-- O QUE FAZER --
Dê continuidade ao texto sobre a perda do convívio social, começando logo após a última frase apresentada.

-- TRECHO --
((

Dowbor:
Pra nos tirar da solidão
Trabalhei
anos em países africanos com ambiente social rico: bairros com crianças, avós,
tios e tias, muito barulho e correria, zero privacidade, mas também muitas
risadas. Era vida pulsando. E as ruas eram um lugar para socializar. Na minha
infância em São Paulo, lembro que minha mãe ficava rouca de tanto gritar para
nos chamar do meio da rua na hora do almoço. O mundo nos permitia explorar, e
aprender a identificar o que valia a pena correr atrás — e do quê era melhor
fugir.
Jonathan
Haidt menciona, em The Anxious Generation: How the Great Rewiring of Childhood
Is Causing an Epidemic of Mental Illness, a fragilidade social de crianças
superprotegidas, refugiando-se em seus smartphones, com pouca experiência de
liberdade para explorar o mundo ou de interação social espontânea. Mas isso não
é um problema apenas para as crianças. A vida social foi empobrecida — e
profundamente transformada — para todos.
Nos
estádios de futebol, vemos milhares de pessoas gritando e cantando,
empurrando-se numa explosão de convivência, a felicidade de xingar a mãe do
juiz. Na TV, onde as crianças assistem ao jogo e ouvem, ao fundo, a torcida
cantando refrões agressivos ou obscenos, o comentarista os “traduz”, para
preservar as inocências. Bem,a explosão no estádio é libertadora, mas dura só
algumas horas a cada semana. Quando criança, eu não assistia a jogos – nós os
jogávamos. E xingávamos de forma saudável. Será só nostalgia do passado? Há, de
fato, uma perda de convívio, e a convivência virtual não é a mesma coisa. Uma
grande transformação está na estrutura familiar. Ela varia conforme o país ou a
comunidade, mas, no geral, esse pilar da organização social mudou.

))

-- LISTAGEM --
((

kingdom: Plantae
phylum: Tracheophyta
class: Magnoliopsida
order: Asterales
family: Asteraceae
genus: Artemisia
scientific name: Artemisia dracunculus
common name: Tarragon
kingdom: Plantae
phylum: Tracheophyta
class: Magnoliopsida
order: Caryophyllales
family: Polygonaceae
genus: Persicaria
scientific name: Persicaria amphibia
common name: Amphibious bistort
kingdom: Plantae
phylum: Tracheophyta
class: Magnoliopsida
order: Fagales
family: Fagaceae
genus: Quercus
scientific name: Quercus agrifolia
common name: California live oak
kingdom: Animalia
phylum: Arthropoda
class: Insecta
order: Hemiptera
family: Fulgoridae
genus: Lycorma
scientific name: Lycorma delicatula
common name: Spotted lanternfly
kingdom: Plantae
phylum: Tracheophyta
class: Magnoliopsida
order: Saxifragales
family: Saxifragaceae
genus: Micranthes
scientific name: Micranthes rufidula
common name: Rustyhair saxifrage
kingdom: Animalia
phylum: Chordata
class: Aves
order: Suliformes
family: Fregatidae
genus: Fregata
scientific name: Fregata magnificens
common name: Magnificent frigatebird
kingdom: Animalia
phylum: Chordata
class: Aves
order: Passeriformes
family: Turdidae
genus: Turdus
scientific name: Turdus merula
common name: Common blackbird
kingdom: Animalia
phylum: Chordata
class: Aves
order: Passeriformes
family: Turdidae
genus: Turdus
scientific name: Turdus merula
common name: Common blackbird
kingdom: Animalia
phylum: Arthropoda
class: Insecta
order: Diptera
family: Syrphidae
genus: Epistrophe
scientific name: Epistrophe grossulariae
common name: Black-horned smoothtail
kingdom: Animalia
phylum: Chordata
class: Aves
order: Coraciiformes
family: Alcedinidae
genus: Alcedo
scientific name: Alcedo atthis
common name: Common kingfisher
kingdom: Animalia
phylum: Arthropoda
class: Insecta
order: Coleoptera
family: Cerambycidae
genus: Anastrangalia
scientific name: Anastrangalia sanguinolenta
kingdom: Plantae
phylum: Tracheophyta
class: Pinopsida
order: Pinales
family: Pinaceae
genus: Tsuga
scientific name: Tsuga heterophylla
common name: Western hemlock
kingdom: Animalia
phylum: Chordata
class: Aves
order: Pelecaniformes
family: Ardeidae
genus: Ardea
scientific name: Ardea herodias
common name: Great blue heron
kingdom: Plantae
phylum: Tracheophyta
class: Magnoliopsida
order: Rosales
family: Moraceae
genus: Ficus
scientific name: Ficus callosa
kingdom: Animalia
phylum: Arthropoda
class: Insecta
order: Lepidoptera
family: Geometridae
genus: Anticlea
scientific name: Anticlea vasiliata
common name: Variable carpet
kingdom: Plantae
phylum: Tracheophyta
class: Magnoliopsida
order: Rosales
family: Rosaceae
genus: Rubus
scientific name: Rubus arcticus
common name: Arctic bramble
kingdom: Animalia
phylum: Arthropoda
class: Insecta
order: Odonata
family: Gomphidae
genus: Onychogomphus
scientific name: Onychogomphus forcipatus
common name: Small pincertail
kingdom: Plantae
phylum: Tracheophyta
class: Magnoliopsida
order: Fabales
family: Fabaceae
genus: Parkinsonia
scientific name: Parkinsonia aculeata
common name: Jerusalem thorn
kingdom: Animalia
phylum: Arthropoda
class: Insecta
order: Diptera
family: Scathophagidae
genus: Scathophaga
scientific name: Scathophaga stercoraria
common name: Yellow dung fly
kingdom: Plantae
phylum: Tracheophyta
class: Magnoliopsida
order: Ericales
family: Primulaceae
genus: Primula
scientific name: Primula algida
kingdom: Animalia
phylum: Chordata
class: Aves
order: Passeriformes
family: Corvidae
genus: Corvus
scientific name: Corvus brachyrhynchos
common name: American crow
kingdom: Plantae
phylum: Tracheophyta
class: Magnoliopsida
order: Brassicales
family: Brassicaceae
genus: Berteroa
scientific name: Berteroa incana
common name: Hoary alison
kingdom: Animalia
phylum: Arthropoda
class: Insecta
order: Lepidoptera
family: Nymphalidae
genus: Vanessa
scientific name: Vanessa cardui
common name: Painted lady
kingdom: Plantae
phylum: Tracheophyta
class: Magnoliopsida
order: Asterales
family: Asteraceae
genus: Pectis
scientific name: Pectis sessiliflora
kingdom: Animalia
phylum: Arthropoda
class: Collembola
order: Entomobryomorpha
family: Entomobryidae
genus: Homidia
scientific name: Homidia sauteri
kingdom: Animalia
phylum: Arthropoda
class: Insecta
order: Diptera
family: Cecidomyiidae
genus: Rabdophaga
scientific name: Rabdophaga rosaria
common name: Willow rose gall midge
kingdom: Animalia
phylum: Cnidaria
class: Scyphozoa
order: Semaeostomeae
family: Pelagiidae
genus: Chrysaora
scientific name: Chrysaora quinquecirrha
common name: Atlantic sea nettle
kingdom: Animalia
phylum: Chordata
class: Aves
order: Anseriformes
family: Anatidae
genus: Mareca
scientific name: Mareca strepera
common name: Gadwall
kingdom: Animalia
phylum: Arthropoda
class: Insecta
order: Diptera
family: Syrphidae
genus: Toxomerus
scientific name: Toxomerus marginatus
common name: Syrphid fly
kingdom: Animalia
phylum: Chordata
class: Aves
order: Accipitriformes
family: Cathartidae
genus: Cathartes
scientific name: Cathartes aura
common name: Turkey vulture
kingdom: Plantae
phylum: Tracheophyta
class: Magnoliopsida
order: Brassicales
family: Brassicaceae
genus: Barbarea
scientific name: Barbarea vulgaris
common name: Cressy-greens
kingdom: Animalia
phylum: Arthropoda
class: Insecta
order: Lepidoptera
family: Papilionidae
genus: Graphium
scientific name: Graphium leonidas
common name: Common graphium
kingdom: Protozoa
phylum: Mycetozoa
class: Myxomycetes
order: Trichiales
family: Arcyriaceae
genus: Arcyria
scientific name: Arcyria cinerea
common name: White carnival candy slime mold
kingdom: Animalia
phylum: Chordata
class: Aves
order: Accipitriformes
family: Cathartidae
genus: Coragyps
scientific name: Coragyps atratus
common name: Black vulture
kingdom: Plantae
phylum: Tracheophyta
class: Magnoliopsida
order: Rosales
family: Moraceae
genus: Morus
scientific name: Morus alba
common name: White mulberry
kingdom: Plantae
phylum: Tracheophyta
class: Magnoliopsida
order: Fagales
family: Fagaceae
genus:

))

-- RESPOSTA ESCRITA --
Tomo o
exemplo norte-americano, expresso na figura abaixo: entre 1960 e 2023, o que
antes era o paradigma do American way of life — um casal com filhos (se
possível, com TV, carro, quintal e churrasqueira) — passou de 44,2% dos lares
para apenas 17,9%. Os políticos ainda insistem em tratar a família como
“alicerce sagrado da sociedade”, e os pastores fazem o mesmo, mas seria bom
eles olharem os dados com mais atenção. Na realidade, as pessoas que vivem
sozinhas, que representavam 13,1% dos lares em 1960, agora somam 29%. É uma
fratura profunda na estrutura social. Se adicionarmos casais sem filhos,
chegamos a 58,4% dos lares estadunidenses compostos por adultos casados ou
solteiros sem crianças, como destacado no gráfico. Há ainda parceiros não
casados e pais/mães solo. O ponto crucial não é apenas a perda das ruas como
espaço de convivência, a obsessão com smartphones, mas também o isolamento do
lar.
• Entra gráfico
A
erosão da família tradicional impacta claramente a nova geração: crianças
solitárias com pais trabalhando, sem espaço para vagar livremente ou para
escolhas individuais e eternamente instruídas sobre o que fazer e como agir.
Seja na escola, nas aulas extras especializadas ou com os primeiros terapeutas
infantis, o horário das crianças está cada vez mais ocupado. No pouco tempo
livre que resta, elas ficam coladas ao smartphone, em busca de tantos likes
quanto possível — e ansiosas com críticas ou rejeições. E têm acesso a toda a
pornografia que desejarem: o smartphone não é um bairro físico, com limites
reais. Haidt explora em profundidade como isso criou a “Geração Ansiosa”. Para
muitas crianças, já não há mais aquele tempo no colo do avô, fazendo perguntas
curiosas sobre o passado.
Max
Fisher mostra, em A Máquina do Caos, como não há liberdade de navegação na
internet – só algoritmos vorazes por atenção. Ao zapear canais de TV, quase
todos me bombardeiam com o mesmo conteúdo: sexo, drogas, violência. É o que
chama atenção – e o que Hollywood nos empurra goela abaixo. É a indústria da
atenção, cujos custos estão embutidos nos preços que pagamos ao fazer compras.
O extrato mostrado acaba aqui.